El enésimo proceso de gentrificación (cuyas réplicas se reproducen en otras grandes ciudades del globo) por el que pasa la urbe de la Costa Este ha ampliado la ya de por sí abultada brecha social, así como agravado la sensación de desplazamiento para todos aquellos que ya no pueden permitirse su alto coste de vida.

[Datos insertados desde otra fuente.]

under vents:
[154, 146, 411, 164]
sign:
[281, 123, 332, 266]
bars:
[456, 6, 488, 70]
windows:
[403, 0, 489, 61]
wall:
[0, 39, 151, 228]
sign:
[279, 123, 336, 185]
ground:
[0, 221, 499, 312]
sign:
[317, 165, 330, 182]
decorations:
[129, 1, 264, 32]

No sorprende que la industria del entretenimiento haya encontrado en los últimos años un filón en el thriller financiero y en los crímenes de guante blanco perpetrados desde el corazón financiero del mundo
Con este escenario instalado en la ciudad, y con un crimen en sus registros más bajos —Nueva York es la metrópoli más segura de Estados Unidos, sin contabilizar las prácticas criminales que se desarrollan en Wall Street—, no sorprende que la industria del entretenimiento haya encontrado en los últimos años un filón en el thriller financiero y en los crímenes de guante blanco perpetrados desde el corazón financiero del mundo. Productos como Succession, El lobo de Wall Street, Margin Call o Billions han encontrado un público amplio y han sido receptáculo de generosas críticas. Sin embargo, en la última ola del cine independiente ha irrumpido una bendita anomalía que ha vuelto a bajar el foco de los rascacielos a las calles más mugrosas, peligrosas y salvajes de Gotham.

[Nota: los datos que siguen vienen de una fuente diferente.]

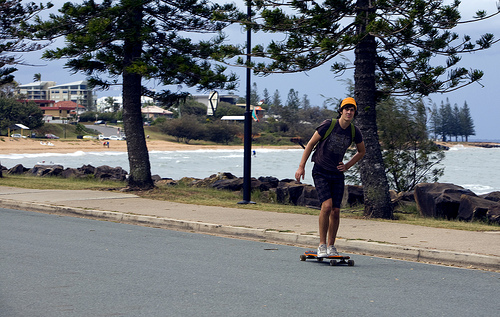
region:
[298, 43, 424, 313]
Man on a skateboard.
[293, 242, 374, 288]
White shoes on the skateboard.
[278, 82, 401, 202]
Man with an orange hat.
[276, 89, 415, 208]
Man with a backpack.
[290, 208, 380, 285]
Man wearing white shoes.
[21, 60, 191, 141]
Buildings in the background.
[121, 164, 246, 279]
Sidewalk on the road.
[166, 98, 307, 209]
Rocks by the water.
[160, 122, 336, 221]
Water in the background.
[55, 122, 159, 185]
Sandy beach by the water.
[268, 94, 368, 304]
a man on a skateboard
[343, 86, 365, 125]
a man wearing a yellow hat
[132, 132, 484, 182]
a body of water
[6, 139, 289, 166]
a beach next to the ocean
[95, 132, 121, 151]
people standing on a beach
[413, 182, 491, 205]
a large rock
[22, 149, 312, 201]
several large rocks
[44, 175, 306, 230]
a concrete sidewalk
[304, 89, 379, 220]
a man with his hand on his hip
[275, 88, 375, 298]
a man wearing white tennis shoes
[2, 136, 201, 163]
Sandy beach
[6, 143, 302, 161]
Whitecapped waves washing up on a beach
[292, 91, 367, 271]
Man on a skateboard in the street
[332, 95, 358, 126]
Yellow cap on a man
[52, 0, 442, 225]
Tall pine trees next to the sidewalk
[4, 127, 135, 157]
Cars parked at the beach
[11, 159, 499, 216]
Rocks along the shoreline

La nueva jungla del asfalto
Los hermanos Josh y Benny Safdie se han granjeado con apenas cuatro películas (y un documental, Lenny Cooke) ser considerados uno de los puntales más firmes de la penúltima corriente del cine norteamericano gestado en la periferia de la industria. Estatus al que han llegado desplegando un estilo frenético y furibundo que acoplan a la comedia y al drama, especialmente al drama criminal, raíles desde los que exploran personajes marginales atrapados en una rueda de infortunio y fatalidad que los aboca a callejones sin salida.

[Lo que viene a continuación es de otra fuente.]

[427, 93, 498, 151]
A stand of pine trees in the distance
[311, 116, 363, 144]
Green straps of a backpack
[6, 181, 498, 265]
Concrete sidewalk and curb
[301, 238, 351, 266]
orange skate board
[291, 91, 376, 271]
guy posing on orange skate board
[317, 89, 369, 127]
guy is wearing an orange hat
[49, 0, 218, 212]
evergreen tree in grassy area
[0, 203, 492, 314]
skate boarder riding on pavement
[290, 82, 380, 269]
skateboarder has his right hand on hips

Los Safdie convierten un pedazo del Nueva York irredento en otra antipostal que parece tener en su fecha de remite las década de los años 70 o los 80, cuando toda la metrópoli era un polvorín criminal
Si en la anterior Good Time (también estrenada en Netflix sin pasar por salas de nuestro país), Robert Pattinson y el propio Benny Safdie componían una pareja de delincuentes de baja estofa que, tras un atraco fallido a un banco de Flushing Meadows, el más ágil de estos se precipitaba a una huida hacia adelante a través de una odisea nocturna (y fluorescente) por las aceras más angulosas de los barrios anegados por la oxicodona y la violencia, en su última incursión (Diamantes en bruto) el escenario elegido es una de las zonas que han resistido el envite de los constantes liftings urbanísticos. Un Diamond District donde el transeúnte puede empaparse de los efluvios canallas, la venta callejera y el ajetreo descontrolado de otros tiempos. Un breve e inesperado viaje de aproximación a la época de The Deuce que queda delimitado a la calle 47th (entre la quinta y la sexta avenida), donde se disponen negocios de joyas, algunos de estos de dudoso encaje legal. En esos ambientes transita el carismático Howard Ratner (a quien da vida un formidable Adam Sandler), un estresado joyero judío en caída libre.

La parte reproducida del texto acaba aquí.